DIRECTION –
Starting at the beginning of the records and stopping after the line containing "list Reduzir a", update the lines by replacing "layout element" with "page element" and changing nothing else. Leave the pictures out of the answer.

* START RECORD LIST *

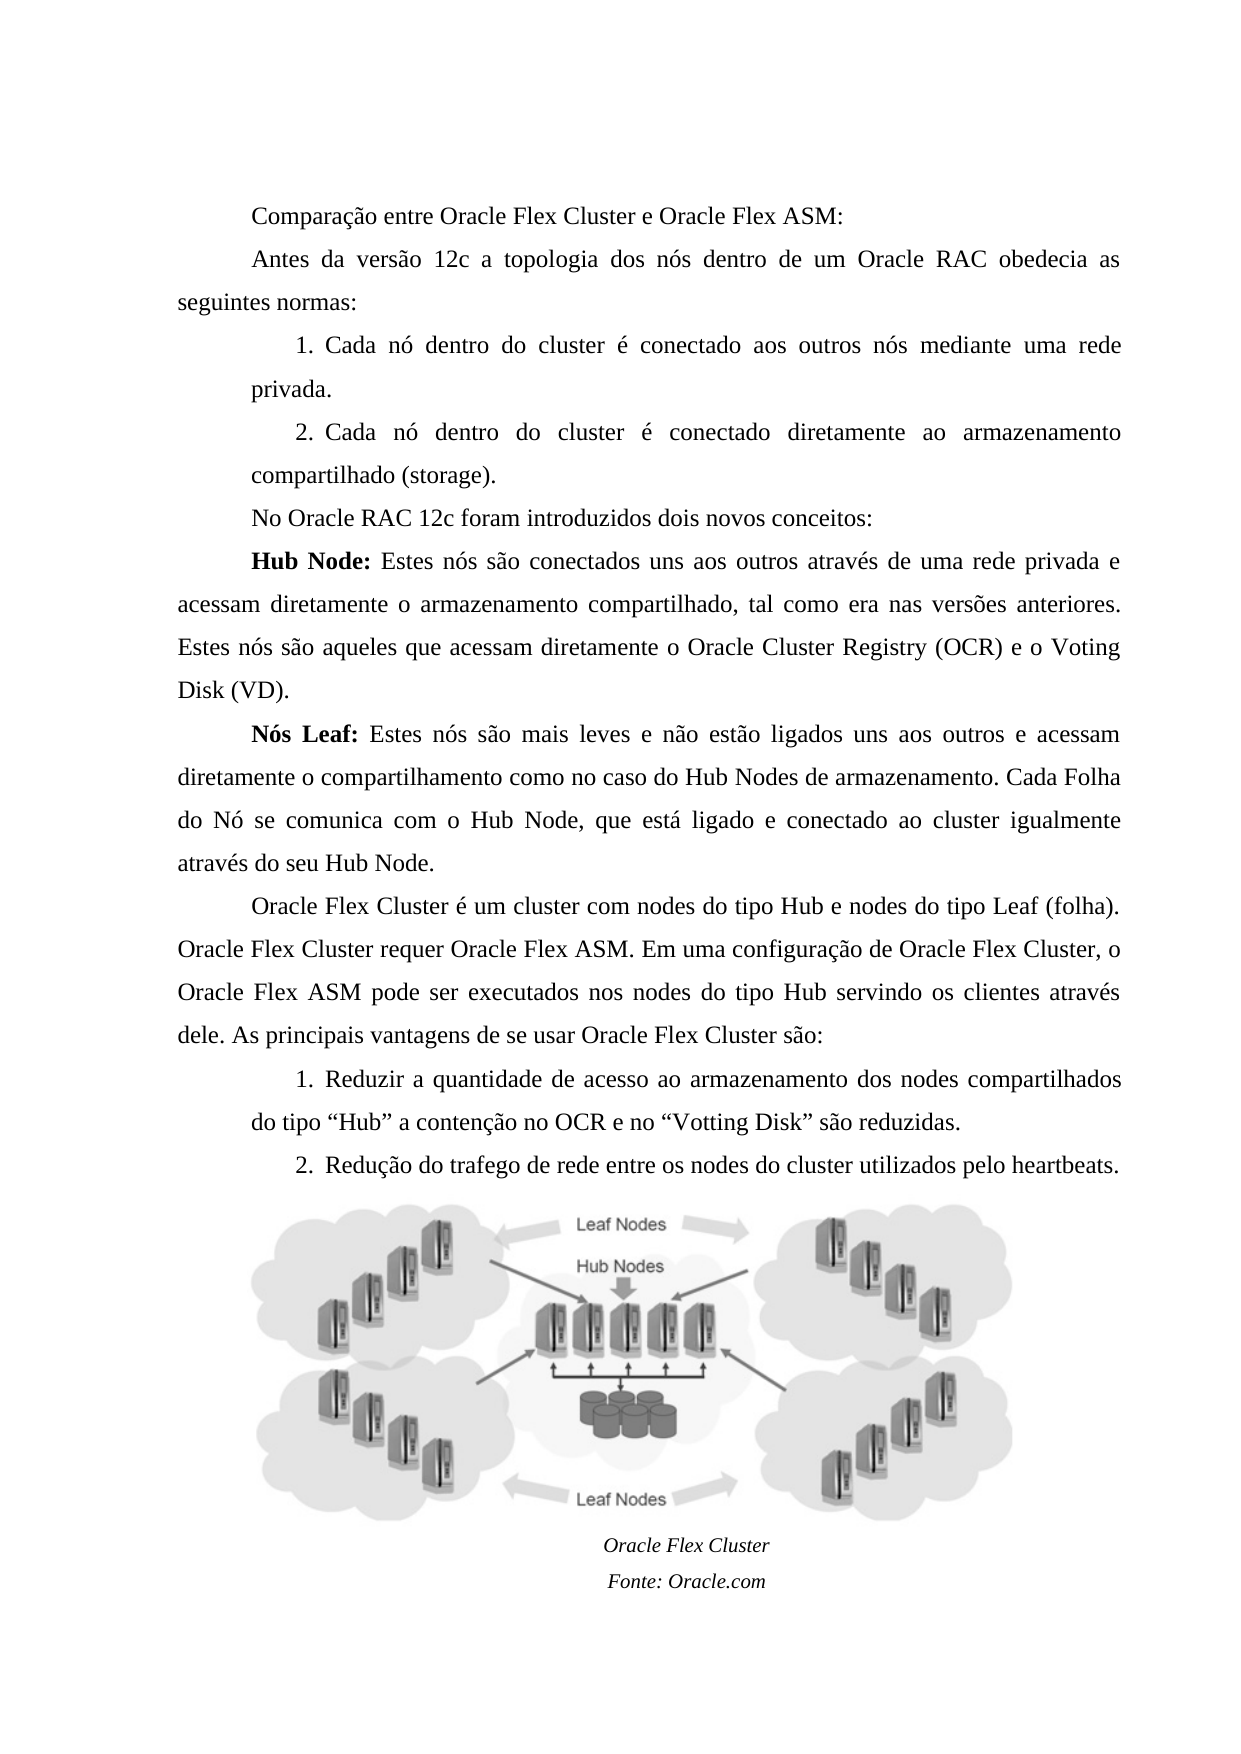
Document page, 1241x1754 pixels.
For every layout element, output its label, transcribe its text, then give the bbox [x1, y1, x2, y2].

list Fonte: Oracle.com [221, 1569, 1122, 1593]
text Hub Node: Estes nós são conectados uns aos outros através de uma rede privada e acessam diretamente o armazenamento compartilhado, tal como era nas versões anteriores. Estes nós são aqueles que acessam diretamente o Oracle Cluster Registry (OCR) e o Voting Disk (VD). [177, 546, 1122, 704]
text Comparação entre Oracle Flex Cluster e Oracle Flex ASM: [177, 201, 1122, 230]
list Reduzir a quantidade de acesso ao armazenamento dos nodes compartilhados do tipo “Hub” a contenção no OCR e no “Votting Disk” são reduzidas. [221, 1064, 1122, 1136]
picture [246, 1185, 1015, 1533]
text Antes da versão 12c a topologia dos nós dentro de um Oracle RAC obedecia as seguintes normas: [177, 244, 1122, 316]
list Oracle Flex Cluster [221, 1242, 1122, 1557]
list Redução do trafego de rede entre os nodes do cluster utilizados pelo heartbeats. [221, 1150, 1122, 1179]
text No Oracle RAC 12c foram introduzidos dois novos conceitos: [177, 503, 1122, 532]
text Oracle Flex Cluster é um cluster com nodes do tipo Hub e nodes do tipo Leaf (folha). Oracle Flex Cluster requer Oracle Flex ASM. Em uma configuração de Oracle Flex Cluster, o Oracle Flex ASM pode ser executados nos nodes do tipo Hub servindo os clientes através dele. As principais vantagens de se usar Oracle Flex Cluster são: [177, 891, 1122, 1049]
text Nós Leaf: Estes nós são mais leves e não estão ligados uns aos outros e acessam diretamente o compartilhamento como no caso do Hub Nodes de armazenamento. Cada Folha do Nó se comunica com o Hub Node, que está ligado e conectado ao cluster igualmente através do seu Hub Node. [177, 719, 1122, 877]
list Cada nó dentro do cluster é conectado aos outros nós mediante uma rede privada. [221, 331, 1122, 402]
list Cada nó dentro do cluster é conectado diretamente ao armazenamento compartilhado (storage). [221, 417, 1122, 489]
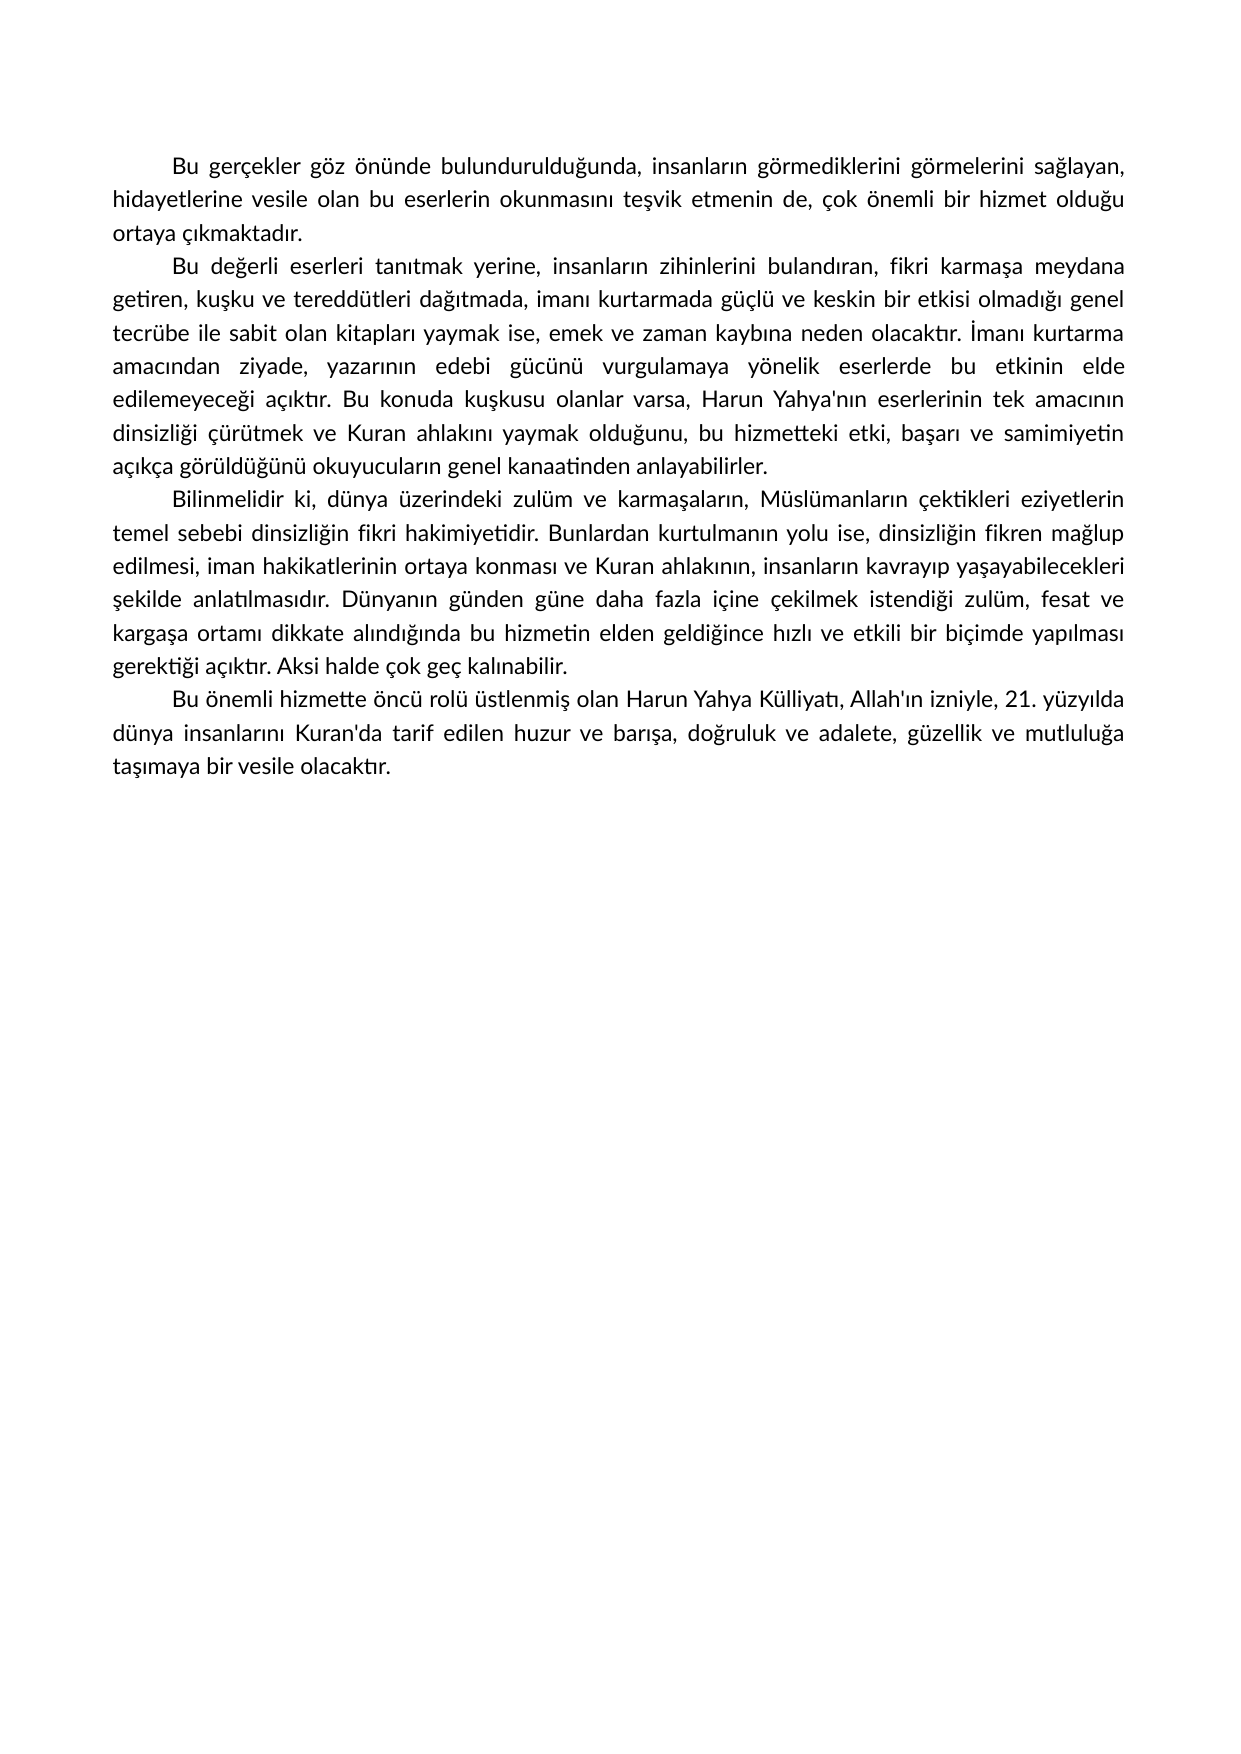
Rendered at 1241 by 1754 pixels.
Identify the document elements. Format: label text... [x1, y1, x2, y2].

* END RECORD LIST *

FINAL RESULT –
Document page, 1241x1754 pixels.
For every page element, output its label, transcribe its text, then give the bbox [x1, y1, x2, y2].

list Fonte: Oracle.com [221, 1569, 1122, 1593]
text Hub Node: Estes nós são conectados uns aos outros através de uma rede privada e acessam diretamente o armazenamento compartilhado, tal como era nas versões anteriores. Estes nós são aqueles que acessam diretamente o Oracle Cluster Registry (OCR) e o Voting Disk (VD). [177, 546, 1122, 704]
text Comparação entre Oracle Flex Cluster e Oracle Flex ASM: [177, 201, 1122, 230]
list Reduzir a quantidade de acesso ao armazenamento dos nodes compartilhados do tipo “Hub” a contenção no OCR e no “Votting Disk” são reduzidas. [221, 1064, 1122, 1136]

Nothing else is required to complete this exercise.